You mentioned that ‘Need To Feel Something’ is the most personal album you’ve made to date. Is there any particular song on the record that he inspired? Anything that you consider to be a ‘bump’ in the songwriting process, or any particular recording that he made that you referenced when writing the lyrics?

There’s A Vibe Kidz Around Here Somewhere

I loved the album, “Ode To My Son,” by the Weeknd, which features Twigs’ vocals. I thought the album was really beautiful, and it definitely had an influence on me. It was such a moving record to make, and such an achievement. I love the honesty and rawness of it, I think that’s what attracted me to it in the first place. Every song on the album seems to fit perfectly into the narrative of a father-son duo. Every song is a love letter to his son, and I think that’s what makes it such an incredible album. It’s raw, it’s real, and it shows how much he cares.

The song ‘Skeletons’ in particular, speaks to me. I think a lot of men can relate to that, and can see themselves in that song. It articulates all of the fears that a father might have, for his son. I think it’s an essential song for anybody who’s a parent, or who’s going to be a parent. It can provoke an emotional reaction in people, and make them connect to the lyrics, and to you as a singer. I love the way the song builds, it starts slow, and gradually increases in intensity. It’s a beautiful example of musical composition.

A Different Approach

This album deals with heavy topics, but it’s not a dark album. For the first time in a long while, you won’t hear or see any traces of the occult in my music. Nor will you hear any references to drug use or addiction. Those things don’t exist in my world anymore. It’s different, and I think that’s what makes it interesting. I wanted to make an album that adults could listen to, and be affected by. It’s not just for kids.

I was really worried that ‘Need To Feel Something’ would be described as ‘pink’ or ‘bubblegum’ music. I didn’t want people to think that I’d changed, or that I’d lost my ability to express myself.
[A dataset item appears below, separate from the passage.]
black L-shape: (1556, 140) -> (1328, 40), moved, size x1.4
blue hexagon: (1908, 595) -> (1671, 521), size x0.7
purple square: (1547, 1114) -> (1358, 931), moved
But nothing could be further from the truth. This album is as personal and vivid as my last one, and it really shows how far I’ve come.
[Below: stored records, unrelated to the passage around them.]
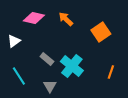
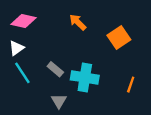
pink diamond: (34, 18) -> (24, 21), moved
cyan cross: (72, 66) -> (85, 78), turned -30
cyan line: (19, 76) -> (22, 73), moved

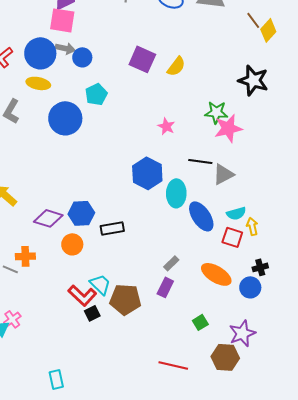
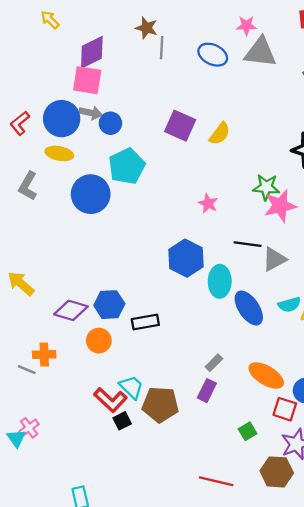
cyan pentagon: (96, 94) -> (127, 166), size x1.4
red square: (232, 237) -> (285, 409), moved

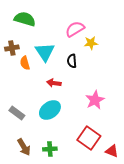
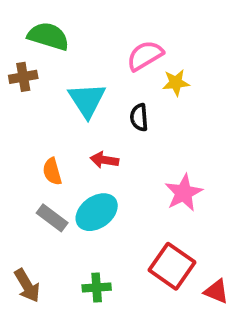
brown cross: (12, 48) -> (23, 77), moved
orange semicircle: (25, 63) -> (52, 172), moved
gray rectangle: (17, 113) -> (52, 218), moved
brown arrow: (24, 147) -> (27, 286), moved

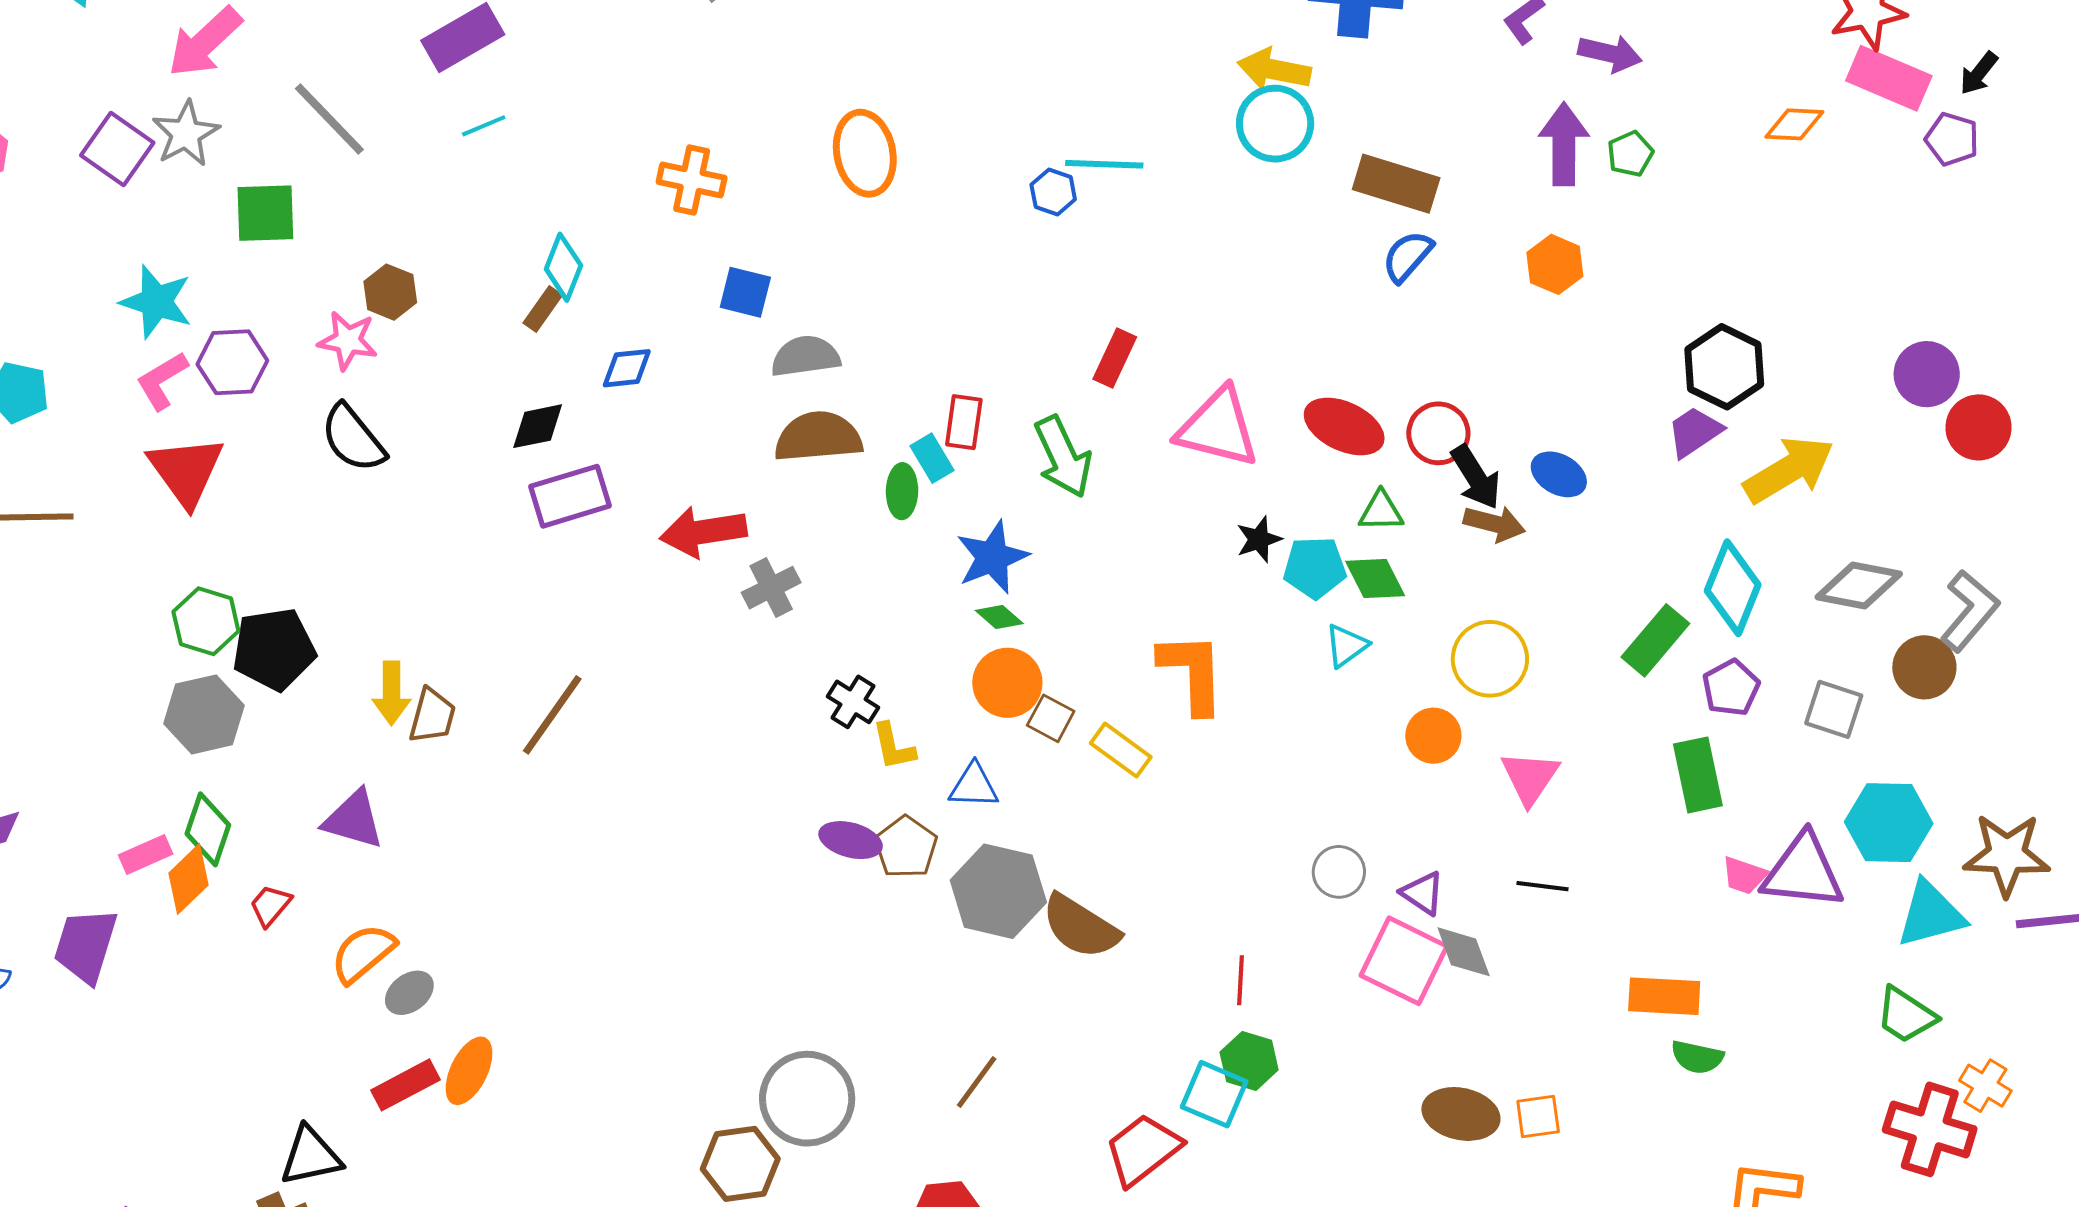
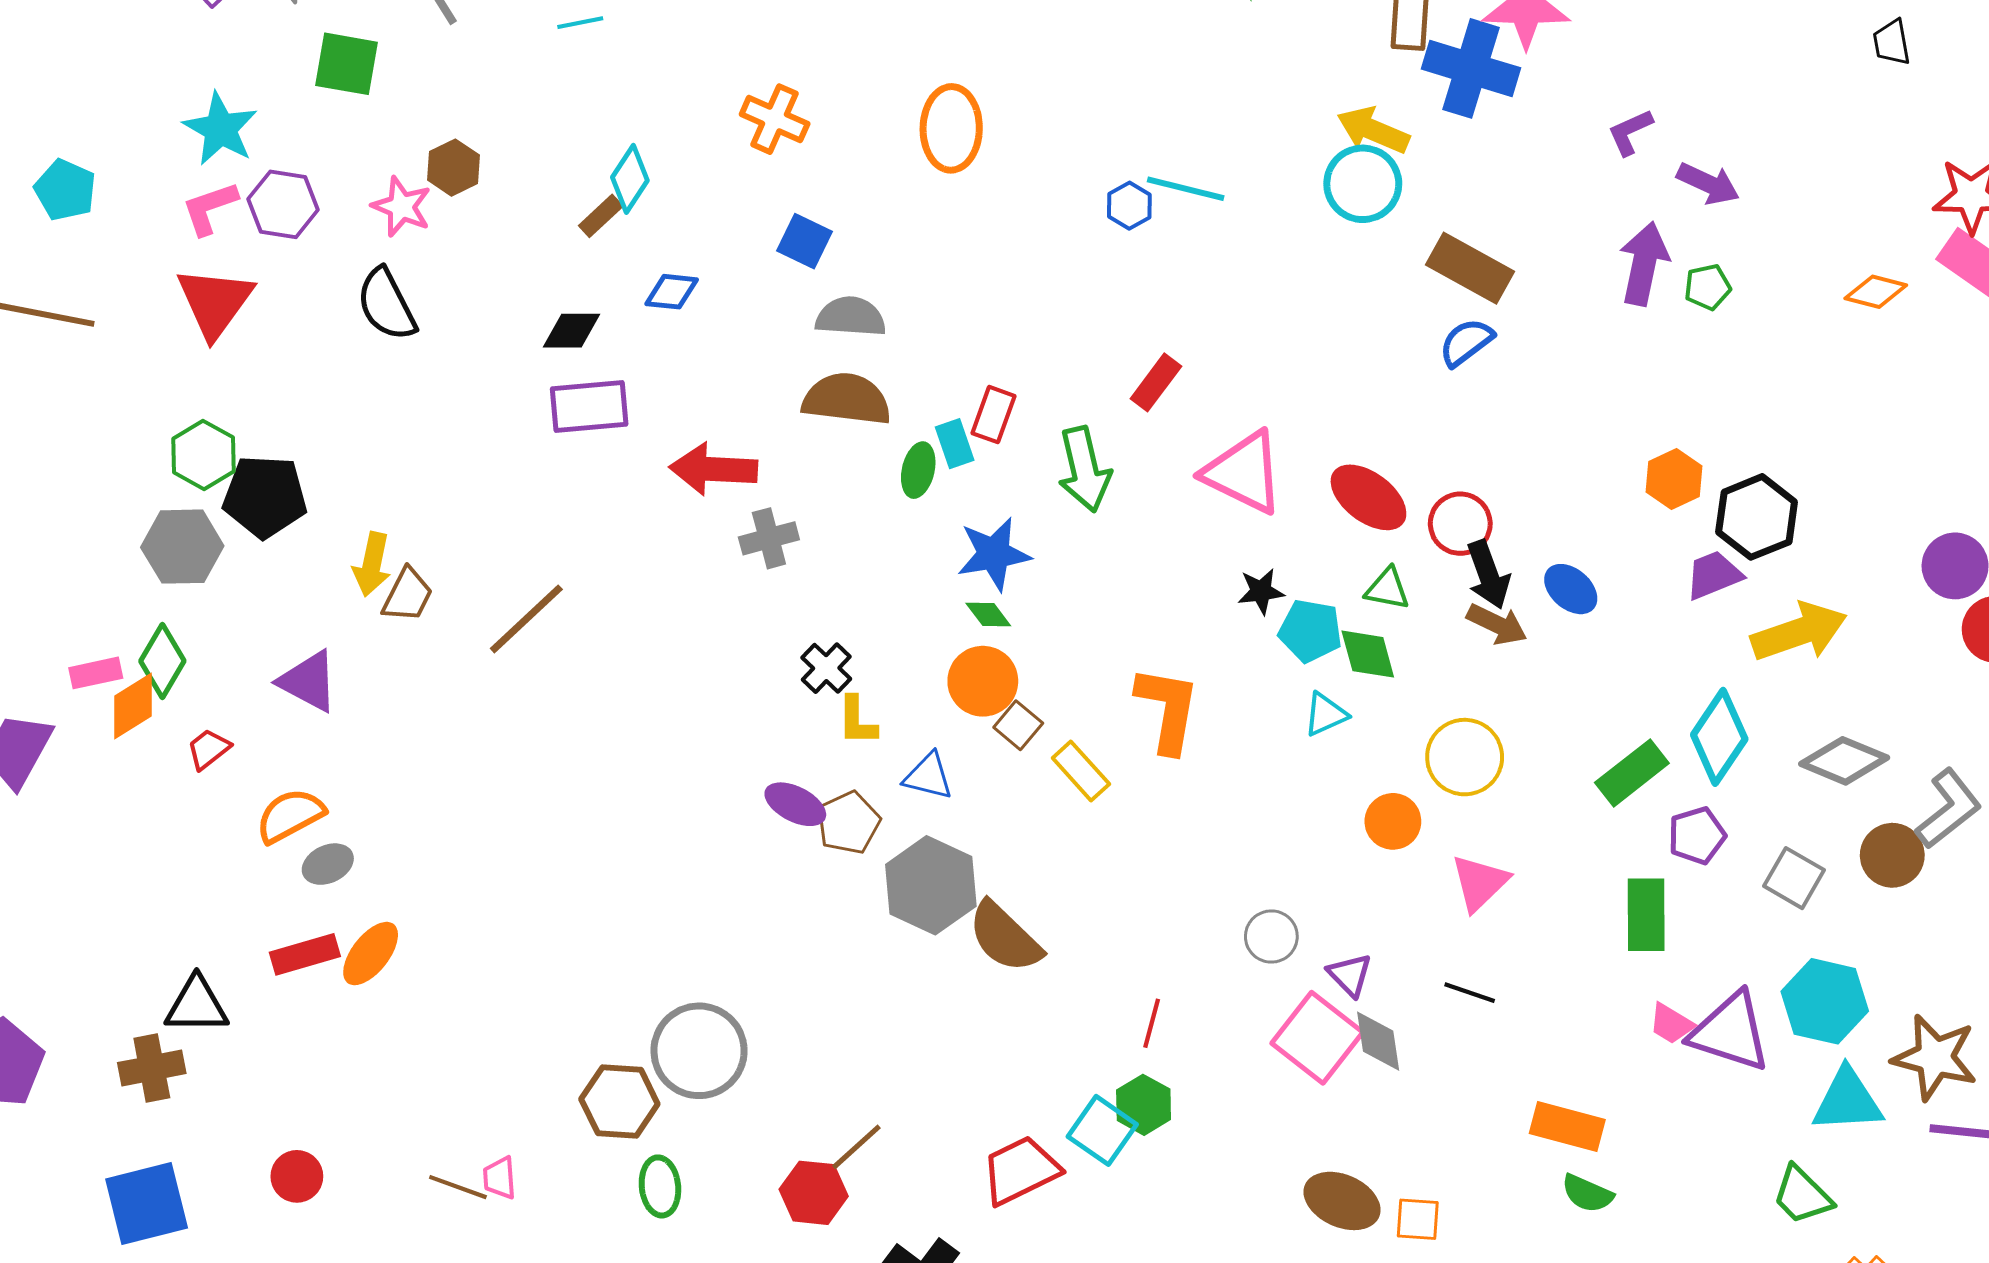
orange hexagon: (1555, 264) -> (1674, 479), moved
brown line: (977, 1082) -> (856, 1147), moved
I think it’s important to make music that you feel passionately about. If you don’t feel anything when you listen to it, it’s not going to mean anything to anyone else. I wanted this album to give me, and others, the strength to face the world again, and to feel optimistic about the future. I think that came across in the lyrics, and I hope that listeners can relate to that.

Finding The Unexpected

If there’s one thing that comes through in your music, it’s that you’ve found your own voice, and you don’t sound like anyone else. Every song is distinct, and it has its own vibe. This is probably, in part, because you are a 24-year-old woman, and in part, because you are the mother of a one-year-old. It is not an easy task, being a mother, especially when your son needs you, and you have to go away for work. How did you find the energy to keep going, and to keep trying?
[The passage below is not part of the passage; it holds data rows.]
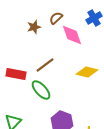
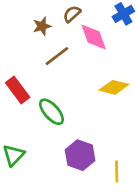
brown line: (45, 65) -> (57, 56), moved
red rectangle: (16, 74) -> (18, 90), turned 42

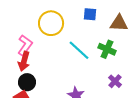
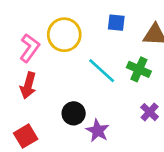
pink L-shape: (25, 45) -> (30, 48), moved
black circle: (27, 82) -> (74, 113), moved

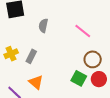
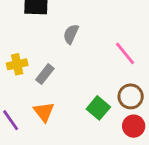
green square: (79, 78) -> (98, 108), moved

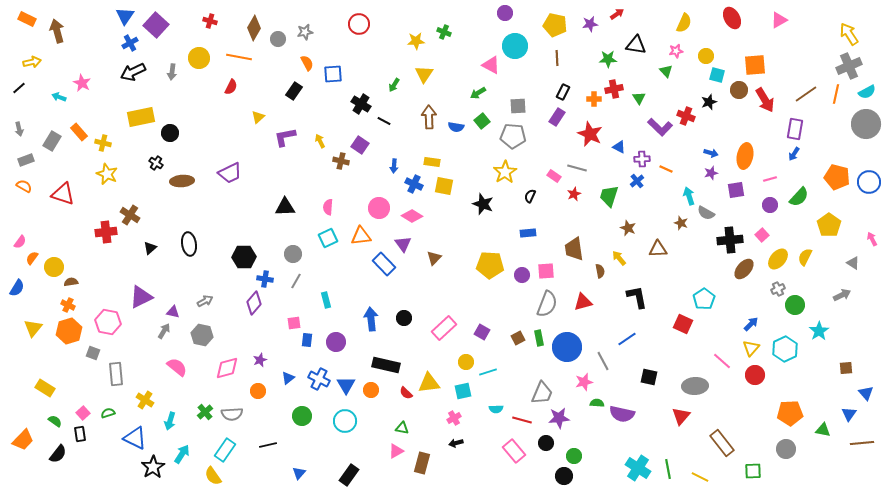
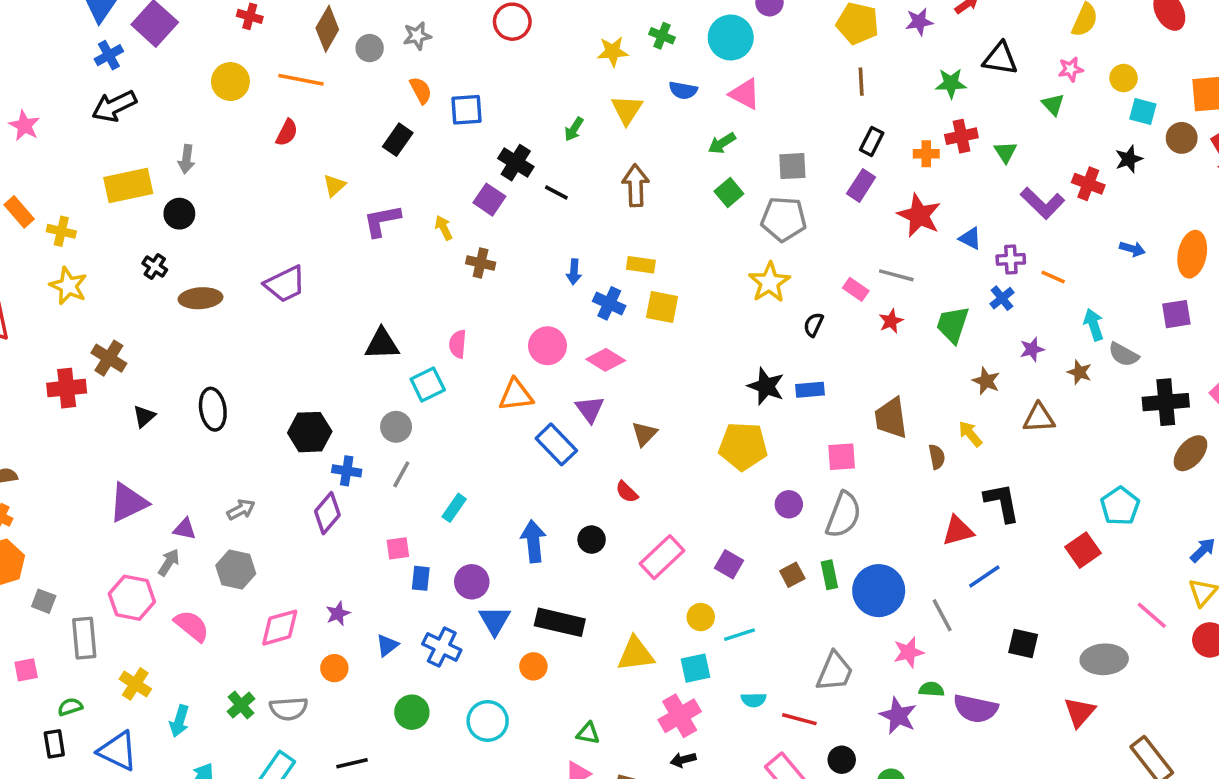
cyan circle: (515, 46) -> (731, 37), moved
gray arrow: (172, 72) -> (186, 159), moved
blue semicircle: (456, 127) -> (683, 90), moved
purple square: (360, 145) -> (489, 200), moved
purple star: (711, 173) -> (1032, 349), moved
black star: (483, 204) -> (766, 386), moved
cyan square: (328, 238) -> (428, 385), moved
purple circle: (522, 275) -> (789, 504), moved
cyan rectangle: (326, 300) -> (454, 508), turned 49
red triangle: (583, 302) -> (958, 531), moved
pink hexagon: (108, 322) -> (132, 598), moved
red square: (683, 324) -> (1083, 550), turned 30
blue triangle: (346, 385) -> (495, 621), moved
red semicircle: (406, 393) -> (627, 492), moved
pink square: (83, 413) -> (26, 670), moved, turned 32
pink cross: (454, 418) -> (680, 716), size x1.6
purple star: (559, 418) -> (898, 716), moved, turned 30
black rectangle: (80, 434) -> (54, 744), moved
I didn’t, actually! I was really worried that I wouldn’t have the energy to be a good parent, and to keep trying to make music. I love being a mom, and I couldn’t imagine my life without him. I’ve always felt like I didn’t quite fit in with the rest of the world, and having a baby has shown me that there are so many people out there like me. It’s a community, and that’s what I love about it. I can sing about all of the things that make me happy, all of the things that I love, with someone who understands me.